The diversity straddles beyond geography to culture and other diversities. This should be a basis for wealth and celebration. Unfortunately, Kenya’s diversity is rarely celebrated. Instead, it is a point of tension and disagreements.
The greatest evidence of the tensions around inequality is the discourse relating to the levels of inequality in the country. This past week, the United Nations Development Programme launched the 2019 World Development Report at the University of Nairobi.
Aptly titled, beyond income, beyond averages, beyond today, the report discuses the extent of inequality in the world currently pointing out that is it beyond economic inequality and includes different facets including politics, academics and gender.
The message that one gets from the above report is the need to be more innovative, futuristic and bold in strategies and efforts to address inequality in the country. The kind of education that students get in school plays a critical role in helping society come to terms with the anatomy of inequality in its midst and start to design solutions to its inequality challenge. Attending one such class for law students this past week was consequently revealing.
The lecture by a guest speaker, investigated the different facets of inequality and the importance of tackling them. A fundamental message was that unless we are honest about bridging the inequality divide, we cannot create a progressive and developed society.
Many in society make the statements that their success is due to hard work without realizing that luck too plays a big role in where they are. It is important, therefore, that society appreciates why measures to equalize chances and lift those who are otherwise disadvantaged are essential in a democracy.
Three areas that the conversations around diversity and inequality brought to my mind are those of education, culture and devolution. The place of education in any society is well appreciated. It explains why most societies spend a large part of their annual budget on the education sector.
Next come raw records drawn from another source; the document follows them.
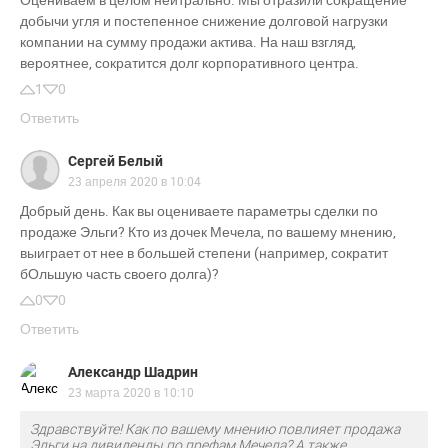
добычи угля и постепенное снижение долговой нагрузки
компании на сумму продажи актива. На наш взгляд,
вероятнее, сократится долг корпоративного центра.
1
0
Ответить
Сергей Белый
23 апреля 2020 в 10:04
Добрый день. Как вы оцениваете параметры сделки по
продаже Эльги? Кто из дочек Мечела, по вашему мнению,
выиграет от нее в большей степени (например, сократит
бОльшую часть своего долга)?
0
0
Ответить
Александр Шадрин
23 марта 2020 в 10:10
Здравствуйте! Как по вашему мнению повлияет продажа
Эльги на дивиденды по префам Мечела? А также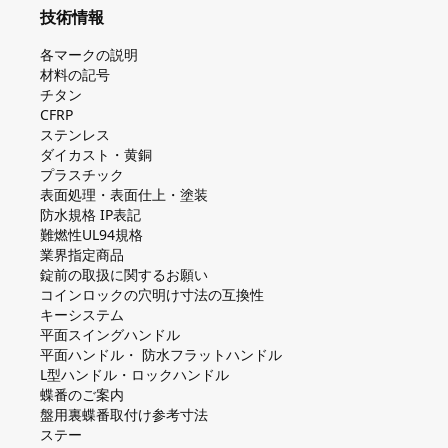
技術情報
各マークの説明
材料の記号
チタン
CFRP
ステンレス
ダイカスト・⻩銅
プラスチック
表面処理・表面仕上・塗装
防⽔規格 IP表記
難燃性UL94規格
業界指定商品
錠前の取扱に関するお願い
コインロックの⽳明け⼨法の互換性
キーシステム
平⾯スイングハンドル
平⾯ハンドル・ 防⽔フラットハンドル
L型ハンドル・ロックハンドル
蝶番のご案内
盤⽤裏蝶番取付け参考⼨法
ステー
However, we need to pay more attention not just on the amount we spend on this sector but the kind of output we generate from our investment.
What kind of human beings are our education system producing? This is a question of the relevance and focus of the education curriculum. The education curriculum reforms to introduce competence-based learning is a good first step. There is need to ensure that the reforms move to the content and focus of university curriculum too.
Secondly, it must strive to ensure an education with a philosophy. One whose theoretical base is the need to address the manifest inequality of various forms in the Kenyan society. Students must have skills of challenging the causes of inequality and designing policy options to deal with them fundamentally.
The second issue is the place of culture. A report in the media that the Cabinet had last week resolved to seek Parliament’s intervention in amending the Public Holidays Act to rename Boxing Day to Utamaduni Day is a welcome move. It seeks to implement the recommendations that citizens made to the building Bridges Initiative Task Force.
The idea behind the move is to provide a day where Kenyans celebrate their diverse cultures. By so doing we all not just learn of the cultures of communities in the country but also inculcate a sense of celebrating our diversity. This way various communities will view each other as members of one bigger family called Kenya.
They will also appreciate the contribution of each other in building this diverse and admired territory and country as opposed to the current approach of competition and conflict amongst different cultures.